What the task requires ▸
Your job is to set down the stretch of entries that opens with the line containing "On déplore également cinq décès additionnels." and closes with the line containing "cours des 24 dernières heures.". Keep both end lines, copy each exactly, and add nothing.

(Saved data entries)
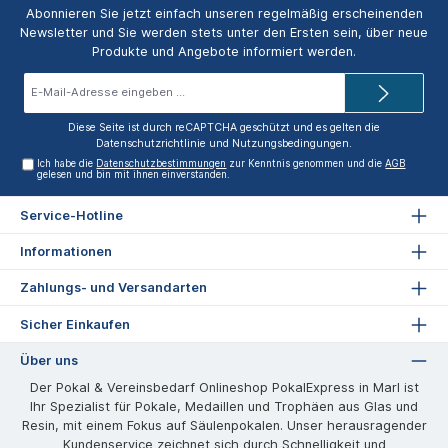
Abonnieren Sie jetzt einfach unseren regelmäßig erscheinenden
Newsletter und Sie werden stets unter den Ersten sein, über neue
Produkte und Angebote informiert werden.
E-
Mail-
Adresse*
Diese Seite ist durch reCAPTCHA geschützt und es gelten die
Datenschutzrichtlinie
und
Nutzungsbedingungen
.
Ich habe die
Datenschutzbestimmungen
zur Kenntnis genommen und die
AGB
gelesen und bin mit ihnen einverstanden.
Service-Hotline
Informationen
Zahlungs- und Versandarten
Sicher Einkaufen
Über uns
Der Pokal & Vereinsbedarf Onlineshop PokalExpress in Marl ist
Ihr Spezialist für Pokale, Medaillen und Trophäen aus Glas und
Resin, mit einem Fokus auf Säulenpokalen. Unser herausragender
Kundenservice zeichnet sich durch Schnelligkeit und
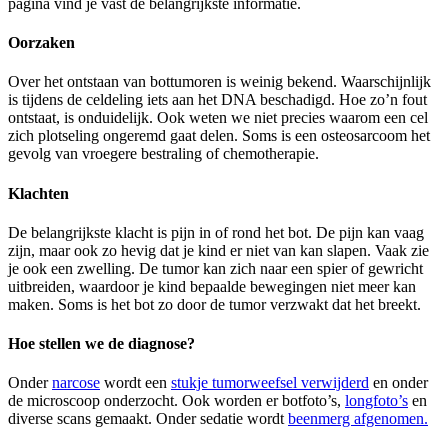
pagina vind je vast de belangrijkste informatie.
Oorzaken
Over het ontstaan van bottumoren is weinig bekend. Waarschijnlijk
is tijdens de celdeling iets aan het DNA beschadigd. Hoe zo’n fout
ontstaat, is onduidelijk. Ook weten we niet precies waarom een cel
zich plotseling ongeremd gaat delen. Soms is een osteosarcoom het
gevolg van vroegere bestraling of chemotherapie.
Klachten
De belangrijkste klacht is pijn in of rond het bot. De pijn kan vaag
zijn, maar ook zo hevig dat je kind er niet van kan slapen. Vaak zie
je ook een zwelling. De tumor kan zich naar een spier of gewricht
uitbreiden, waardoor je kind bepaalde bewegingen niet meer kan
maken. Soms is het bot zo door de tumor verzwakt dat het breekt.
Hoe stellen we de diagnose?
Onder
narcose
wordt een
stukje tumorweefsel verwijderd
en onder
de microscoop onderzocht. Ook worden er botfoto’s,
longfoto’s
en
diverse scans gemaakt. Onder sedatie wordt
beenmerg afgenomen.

* * *

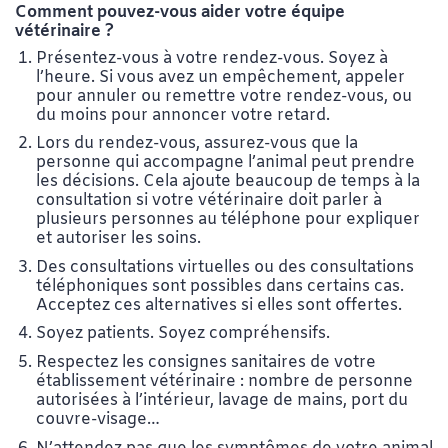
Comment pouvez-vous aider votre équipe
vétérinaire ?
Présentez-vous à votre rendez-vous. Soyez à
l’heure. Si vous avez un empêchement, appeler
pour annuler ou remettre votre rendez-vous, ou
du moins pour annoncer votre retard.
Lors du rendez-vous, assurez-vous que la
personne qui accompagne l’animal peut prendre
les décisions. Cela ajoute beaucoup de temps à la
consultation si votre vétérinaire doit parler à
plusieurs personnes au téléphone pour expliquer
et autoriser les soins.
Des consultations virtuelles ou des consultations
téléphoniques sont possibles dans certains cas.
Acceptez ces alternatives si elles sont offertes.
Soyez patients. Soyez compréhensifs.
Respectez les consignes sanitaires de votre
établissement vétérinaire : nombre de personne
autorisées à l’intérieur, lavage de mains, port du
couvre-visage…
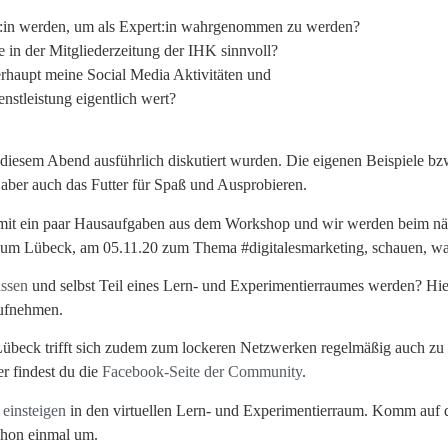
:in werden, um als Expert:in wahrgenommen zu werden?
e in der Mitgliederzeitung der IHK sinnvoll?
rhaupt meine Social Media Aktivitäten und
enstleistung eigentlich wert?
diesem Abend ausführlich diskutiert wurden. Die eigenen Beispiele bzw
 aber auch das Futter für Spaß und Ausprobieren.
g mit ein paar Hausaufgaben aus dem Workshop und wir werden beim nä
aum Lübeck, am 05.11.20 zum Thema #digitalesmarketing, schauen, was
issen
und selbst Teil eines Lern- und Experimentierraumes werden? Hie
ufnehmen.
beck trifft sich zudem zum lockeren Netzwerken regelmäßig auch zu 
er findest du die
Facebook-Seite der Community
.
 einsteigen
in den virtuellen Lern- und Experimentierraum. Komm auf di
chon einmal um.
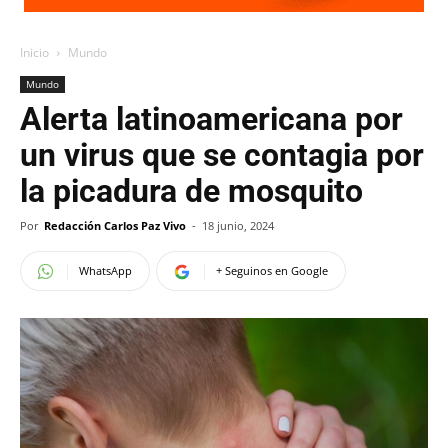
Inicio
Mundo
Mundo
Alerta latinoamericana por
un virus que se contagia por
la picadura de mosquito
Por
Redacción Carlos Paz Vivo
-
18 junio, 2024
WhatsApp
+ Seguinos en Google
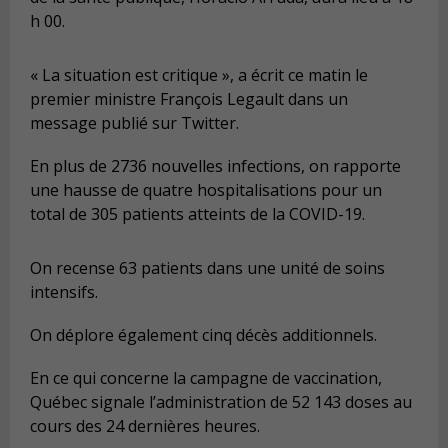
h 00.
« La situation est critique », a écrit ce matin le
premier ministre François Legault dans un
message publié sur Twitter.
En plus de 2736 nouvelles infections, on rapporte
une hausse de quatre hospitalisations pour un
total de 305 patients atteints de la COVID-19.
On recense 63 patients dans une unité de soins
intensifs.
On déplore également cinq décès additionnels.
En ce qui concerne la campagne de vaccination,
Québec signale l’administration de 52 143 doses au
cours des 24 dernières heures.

Answer section ▸
On déplore également cinq décès additionnels.
En ce qui concerne la campagne de vaccination,
Québec signale l’administration de 52 143 doses au
cours des 24 dernières heures.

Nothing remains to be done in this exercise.